Críticas AdoroCinema
1,0
Muito ruim
Mentes Sombrias

Terra arrasada

por Francisco Russo

Era uma vez uma Hollywood onde distopias adolescentes reluziam como ouro. Jogos Vorazes era a joia da coroa, revelando a ascendente Jennifer Lawrence e trazendo consigo uma leva de adaptações literárias do mesmo naipe. Época de Divergente, Maze Runner, Os Instrumentos Mortais, A 5ª Onda, A Hospedeira e O Doador de Memórias, variações do mesmo tema que, um a um, empurraram o subgênero rumo a um fim tão precoce quanto sua ascensão. Basta lembrar que menos de uma década se passou entre o primeiro Jogos Vorazes e o derradeiro cancelamento do desfecho da saga Divergente, jamais rodado.

Neste cenário em que distopias não estão mais na crista da onda, chega Mentes Sombrias. O conceito é idêntico: um futuro distópico onde uma minoria oprimida precisa lutar por sua liberdade; aqui, crianças com superpoderes mantidas em campos de concentração. Fosse apenas deslocado no tempo, o longa seria uma anomalia que não soube aproveitar o melhor momento do filão. Mas este, no fim das contas, é o menor dos problemas.

Mentes Sombrias é muito ruim, por vários motivos. A começar pela escalação do elenco jovem, sempre oscilando entre o exagero nas interpretações - especialmente a protagonista, Amandla Stenberg - e a mais absoluta ausência de emoções - leia-se, a pequena Miya Cech, dependente do fator fofura. A dificuldade em encontrar um tom coeso entre tantos desníveis dificulta bastante a dinâmica dos jovens como grupo, jamais conquistando a simpatia do espectador. A imposição de um par romântico a todo custo prejudica ainda mais esta situação, pela inadequação não só dos atores envolvidos mas também de seus próprios atos. Como justificar Liam (Harris Dickinson, péssimo) lambendo os beiços assim que vê Ruby de vestido, pela primeira vez?

Tão questionável quanto é a sequência em que o mesmo casal em potencial está em um baile, em meio a um acampamento de fugitivos. Ele a convida para dançar, ela recusa. Ele de imediato usa seus poderes de telecinese para carregá-la, à força, para a pista de dança. Isso em pleno 2018, época do "não é não" e de tantas denúncias de assédio. Se já é difícil entender tais cenas nos dias atuais, o estranhamento só aumenta ao notar que uma mulher está no comando: Jennifer Yuh Nelson.

Em sua primeira incursão no live-action após a bem-sucedida trilogia Kung Fu Panda, a diretora amplifica os problemas de elenco ao apresentar uma sucessão de coadjuvantes caricatos em uma narrativa extremamente displicente.
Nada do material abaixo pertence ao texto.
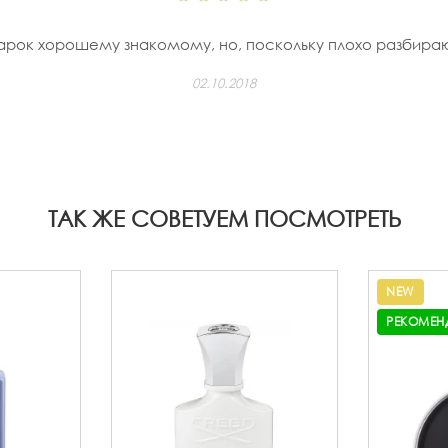
арок хорошему знакомому, но, поскольку плохо разбираю
02.10.2018
ТАК ЖЕ СОВЕТУЕМ ПОСМОТРЕТЬ
NEW
РЕКОМЕН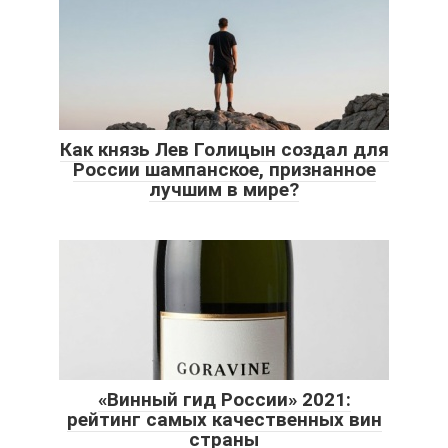
Как князь Лев Голицын создал для
России шампанское, признанное
лучшим в мире?
«Винный гид России» 2021:
рейтинг самых качественных вин
страны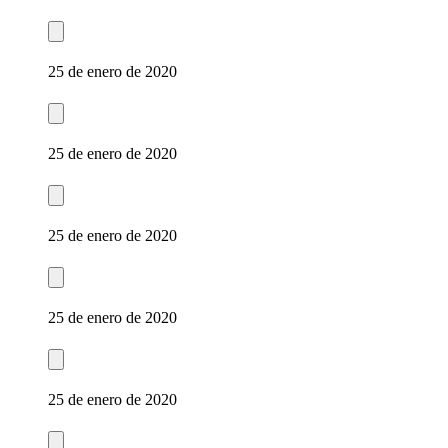
25 de enero de 2020
25 de enero de 2020
25 de enero de 2020
25 de enero de 2020
25 de enero de 2020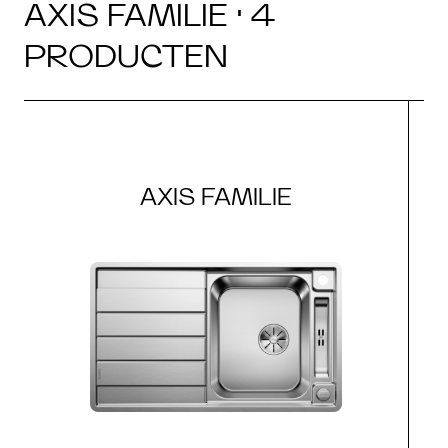
AXIS FAMILIE · 4
PRODUCTEN
AXIS FAMILIE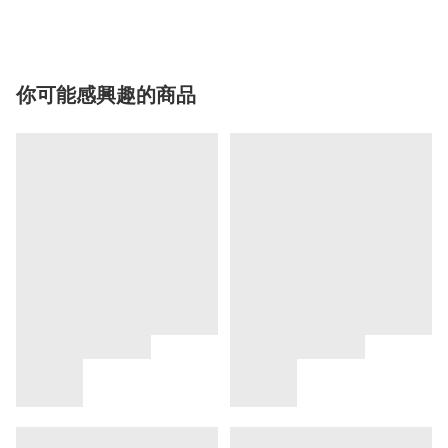
你可能感興趣的商品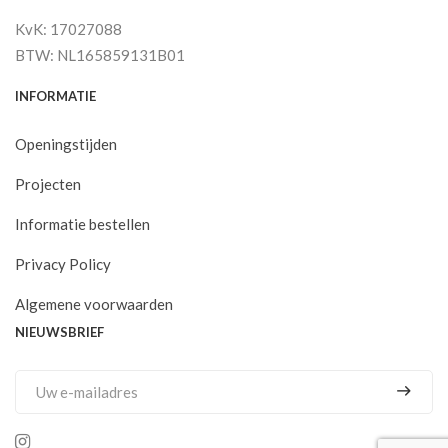
KvK: 17027088
BTW: NL165859131B01
INFORMATIE
Openingstijden
Projecten
Informatie bestellen
Privacy Policy
Algemene voorwaarden
NIEUWSBRIEF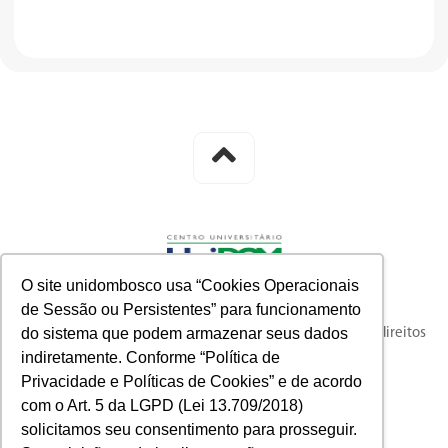
O site unidombosco usa “Cookies Operacionais
de Sessão ou Persistentes” para funcionamento
do sistema que podem armazenar seus dados
© 2023 knysna full-funnel customer acquisition. Todos os direitos
indiretamente. Conforme “Política de
reservados.
Privacidade e Políticas de Cookies” e de acordo
com o Art. 5 da LGPD (Lei 13.709/2018)
solicitamos seu consentimento para prosseguir.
Basta acompanhar o preâmbulo, com a pífia justificativa acerca da morte de boa parte das crianças e do encarceramento de outras tantas devido aos poderes iminentes, sem jamais insinuar uma explicação plausivel acerca do que acontece ao redor. Ou a edição tendenciosa, que didaticamente antecipa o que está para acontecer, mesmo que seja óbvio. Ou ainda a ausência de sutileza, que faz com que a trama caminhe aos trancos em vários momentos.

Soma-se a estes problemas o uso descarado de todo e qualquer clichê possível, seja em relação à formação de amizades, do par romântico nascente, dos antagonistas ou mesmo acerca dos militares, presença importante nesta história. Até mesmo o bem-vindo esforço em apresentar um quarteto protagonista miscigenado cai por terra diante de tantos estereótipos.

Com intrigas mal fundamentadas e atores ruins que forçam a barra em um romance insípido, Mentes Sombrias é uma impressionante coletânea de erros, que desafiam o bom senso. Como curiosidade, há a irreconhecível (e breve) participação de Gwendoline Christie como a caçadora de recompensas Lady Jane - se você não a reconheceu pelo nome, é possível que a conheça como a Brienne de Game of Thrones.